### Exercise description
All of the data that follows should be retyped exactly, please, except the pictures.
++++++++++++++++++++
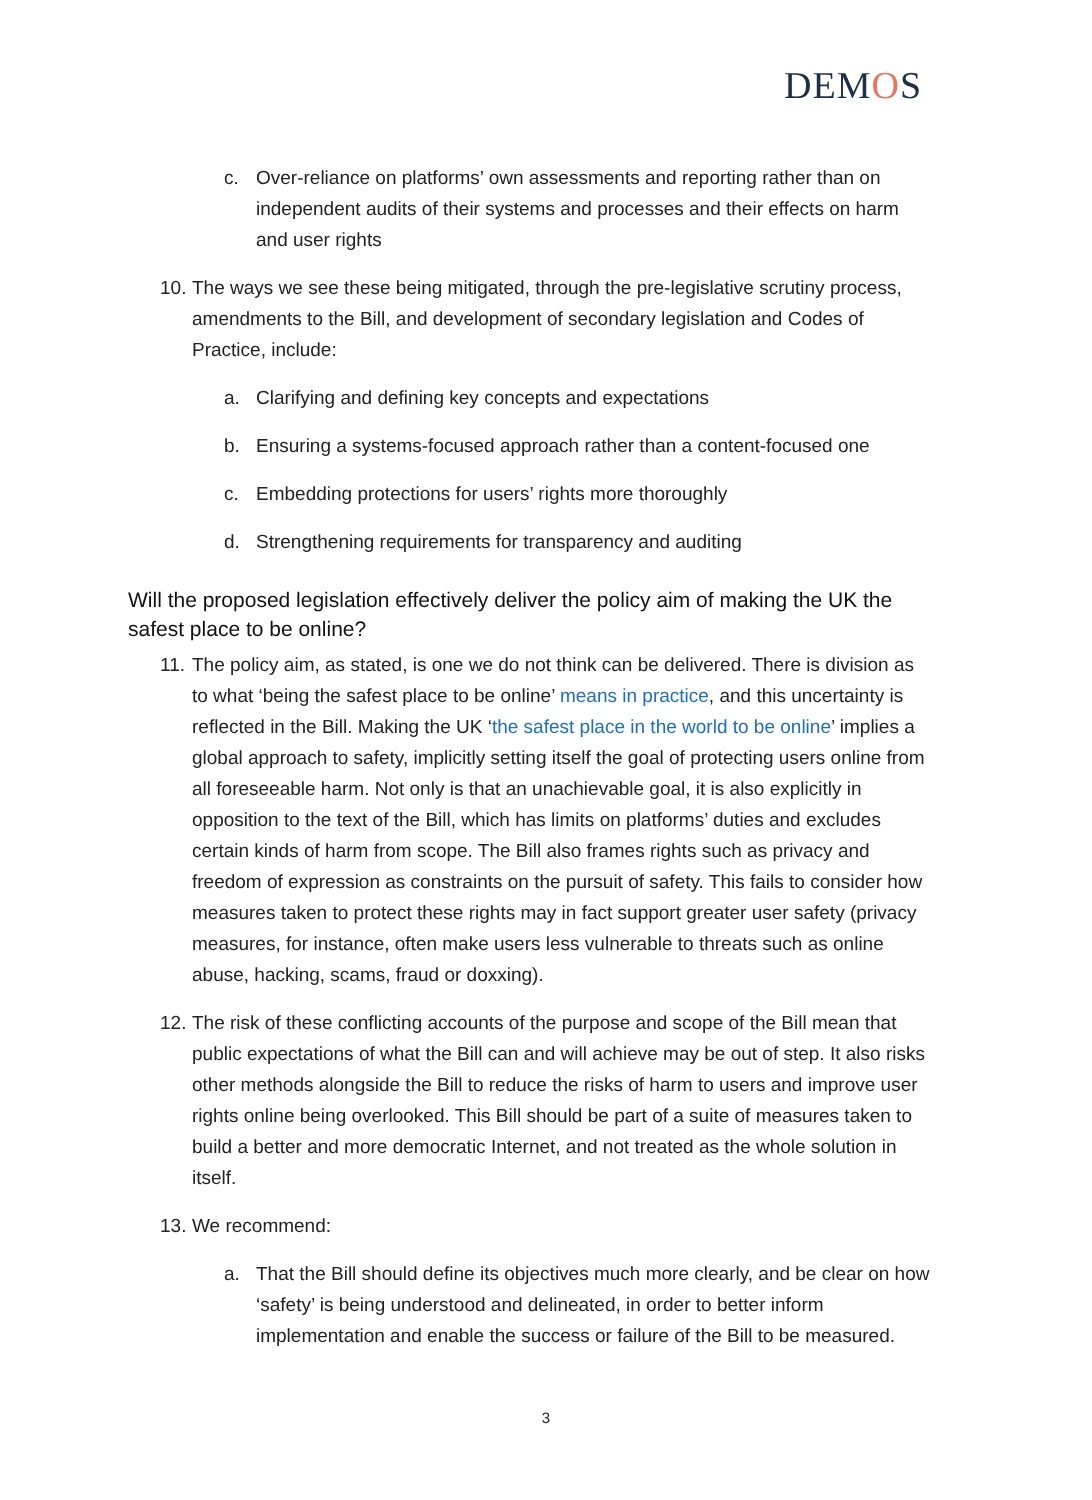DEMOS
c. Over-reliance on platforms’ own assessments and reporting rather than on independent audits of their systems and processes and their effects on harm and user rights
10.
The ways we see these being mitigated, through the pre-legislative scrutiny process, amendments to the Bill, and development of secondary legislation and Codes of Practice, include:
a. Clarifying and defining key concepts and expectations
b. Ensuring a systems-focused approach rather than a content-focused one
c. Embedding protections for users’ rights more thoroughly
d. Strengthening requirements for transparency and auditing
Will the proposed legislation effectively deliver the policy aim of making the UK the safest place to be online?
11.
The policy aim, as stated, is one we do not think can be delivered. There is division as to what ‘being the safest place to be online’ means in practice, and this uncertainty is reflected in the Bill. Making the UK ‘the safest place in the world to be online’ implies a global approach to safety, implicitly setting itself the goal of protecting users online from all foreseeable harm. Not only is that an unachievable goal, it is also explicitly in opposition to the text of the Bill, which has limits on platforms’ duties and excludes certain kinds of harm from scope. The Bill also frames rights such as privacy and freedom of expression as constraints on the pursuit of safety. This fails to consider how measures taken to protect these rights may in fact support greater user safety (privacy measures, for instance, often make users less vulnerable to threats such as online abuse, hacking, scams, fraud or doxxing).
12.
The risk of these conflicting accounts of the purpose and scope of the Bill mean that public expectations of what the Bill can and will achieve may be out of step. It also risks other methods alongside the Bill to reduce the risks of harm to users and improve user rights online being overlooked. This Bill should be part of a suite of measures taken to build a better and more democratic Internet, and not treated as the whole solution in itself.
13.
We recommend:
a. That the Bill should define its objectives much more clearly, and be clear on how ‘safety’ is being understood and delineated, in order to better inform implementation and enable the success or failure of the Bill to be measured.
3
++++++++++++++++++++
### Solution to this exercise
DEMOS
c. Over-reliance on platforms’ own assessments and reporting rather than on independent audits of their systems and processes and their effects on harm and user rights
10.
The ways we see these being mitigated, through the pre-legislative scrutiny process, amendments to the Bill, and development of secondary legislation and Codes of Practice, include:
a. Clarifying and defining key concepts and expectations
b. Ensuring a systems-focused approach rather than a content-focused one
c. Embedding protections for users’ rights more thoroughly
d. Strengthening requirements for transparency and auditing
Will the proposed legislation effectively deliver the policy aim of making the UK the safest place to be online?
11.
The policy aim, as stated, is one we do not think can be delivered. There is division as to what ‘being the safest place to be online’ means in practice, and this uncertainty is reflected in the Bill. Making the UK ‘the safest place in the world to be online’ implies a global approach to safety, implicitly setting itself the goal of protecting users online from all foreseeable harm. Not only is that an unachievable goal, it is also explicitly in opposition to the text of the Bill, which has limits on platforms’ duties and excludes certain kinds of harm from scope. The Bill also frames rights such as privacy and freedom of expression as constraints on the pursuit of safety. This fails to consider how measures taken to protect these rights may in fact support greater user safety (privacy measures, for instance, often make users less vulnerable to threats such as online abuse, hacking, scams, fraud or doxxing).
12.
The risk of these conflicting accounts of the purpose and scope of the Bill mean that public expectations of what the Bill can and will achieve may be out of step. It also risks other methods alongside the Bill to reduce the risks of harm to users and improve user rights online being overlooked. This Bill should be part of a suite of measures taken to build a better and more democratic Internet, and not treated as the whole solution in itself.
13.
We recommend:
a. That the Bill should define its objectives much more clearly, and be clear on how ‘safety’ is being understood and delineated, in order to better inform implementation and enable the success or failure of the Bill to be measured.
3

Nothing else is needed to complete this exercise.